Without a doubt, the strongest antagonist is the Riddler. Far removed from the over-the-top comedy of Jim Carrey, Paul Dano plays a Riddler mired in insanity brought on by society’s failings. It’s a beautiful performance and it’s a shame that there is so much crammed into this movie, because while the Riddler keeps popping in at every turn, it would have been spectacular to see a more fleshed out clash between this Riddler and this Batman.

This is a beautifully dark rendition, giving us something new from a familiar character.

In a way that reminds me of Watchmen, The Batman examines the underlying mechanisms and morality of being a “superhero”.

The basic juxtaposition here is that only the independently wealthy who can afford to don a disguise to mete out justice to the most acceptable social groups in their leisure time. The poor are too busy surviving to do the same, and so it has classically been that the “good guys” emerge from the wealthier parts of society, while the poor only produce “bad guys” (mostly out of anger, bitterness and necessity).

By throwing the actions and motivations of Batman (as well as the actions of the rich in the past) into doubt, this film is challenging us to think about that basic premise which we have accepted for so long. There is a real hunger among audiences for morally questionable protagonists (and I use the word ‘protagonist’ instead of ‘hero’, because the protagonist doesn’t necessarily have to be a hero).

This also shines a light on charity. We’ve long known that the super rich don’t donate to charity out of their goodwill, but for the sake of tax breaks. And this film is questioning the benefit of charity, questioning the rich descending on the lower classes and telling them how to live (and who deserves to be punished).

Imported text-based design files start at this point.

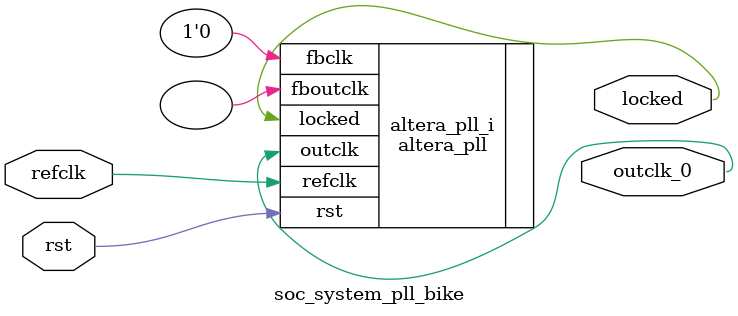
<source format=v>
`timescale 1ns/10ps
module  soc_system_pll_bike(

	// interface 'refclk'
	input wire refclk,

	// interface 'reset'
	input wire rst,

	// interface 'outclk0'
	output wire outclk_0,

	// interface 'locked'
	output wire locked
);

	altera_pll #(
		.fractional_vco_multiplier("false"),
		.reference_clock_frequency("50.0 MHz"),
		.operation_mode("normal"),
		.number_of_clocks(1),
		.output_clock_frequency0("5.000000 MHz"),
		.phase_shift0("0 ps"),
		.duty_cycle0(50),
		.output_clock_frequency1("0 MHz"),
		.phase_shift1("0 ps"),
		.duty_cycle1(50),
		.output_clock_frequency2("0 MHz"),
		.phase_shift2("0 ps"),
		.duty_cycle2(50),
		.output_clock_frequency3("0 MHz"),
		.phase_shift3("0 ps"),
		.duty_cycle3(50),
		.output_clock_frequency4("0 MHz"),
		.phase_shift4("0 ps"),
		.duty_cycle4(50),
		.output_clock_frequency5("0 MHz"),
		.phase_shift5("0 ps"),
		.duty_cycle5(50),
		.output_clock_frequency6("0 MHz"),
		.phase_shift6("0 ps"),
		.duty_cycle6(50),
		.output_clock_frequency7("0 MHz"),
		.phase_shift7("0 ps"),
		.duty_cycle7(50),
		.output_clock_frequency8("0 MHz"),
		.phase_shift8("0 ps"),
		.duty_cycle8(50),
		.output_clock_frequency9("0 MHz"),
		.phase_shift9("0 ps"),
		.duty_cycle9(50),
		.output_clock_frequency10("0 MHz"),
		.phase_shift10("0 ps"),
		.duty_cycle10(50),
		.output_clock_frequency11("0 MHz"),
		.phase_shift11("0 ps"),
		.duty_cycle11(50),
		.output_clock_frequency12("0 MHz"),
		.phase_shift12("0 ps"),
		.duty_cycle12(50),
		.output_clock_frequency13("0 MHz"),
		.phase_shift13("0 ps"),
		.duty_cycle13(50),
		.output_clock_frequency14("0 MHz"),
		.phase_shift14("0 ps"),
		.duty_cycle14(50),
		.output_clock_frequency15("0 MHz"),
		.phase_shift15("0 ps"),
		.duty_cycle15(50),
		.output_clock_frequency16("0 MHz"),
		.phase_shift16("0 ps"),
		.duty_cycle16(50),
		.output_clock_frequency17("0 MHz"),
		.phase_shift17("0 ps"),
		.duty_cycle17(50),
		.pll_type("General"),
		.pll_subtype("General")
	) altera_pll_i (
		.rst	(rst),
		.outclk	({outclk_0}),
		.locked	(locked),
		.fboutclk	( ),
		.fbclk	(1'b0),
		.refclk	(refclk)
	);
endmodule


</source>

So, after Batman goes through this journey into the dark past of Gotham, which is entwined with his own past, after a crisis of faith, he comes out the other side with a renewed purpose. While alone in his tower, removed from the world as he watched it go by, he had lost all connection to community. But as the film progresses, he begins to rediscover what it means to be of service and to truly be a part of a community. He then, as per ancient wisdom, sets about making a change by first changing himself, and through this finds a way to heal his own past trauma.

This version of Batman is one of the most interesting ones I’ve ever seen, and I look forward to what else is coming from this same universe. My only hope for the future is that they clean up the storytelling and stop trying to cram in so many characters merely for the sake of recognisability (they think that makes it sell more). It’s okay to introduce new characters to an old world, especially when we’ve been exploring that same world for decades.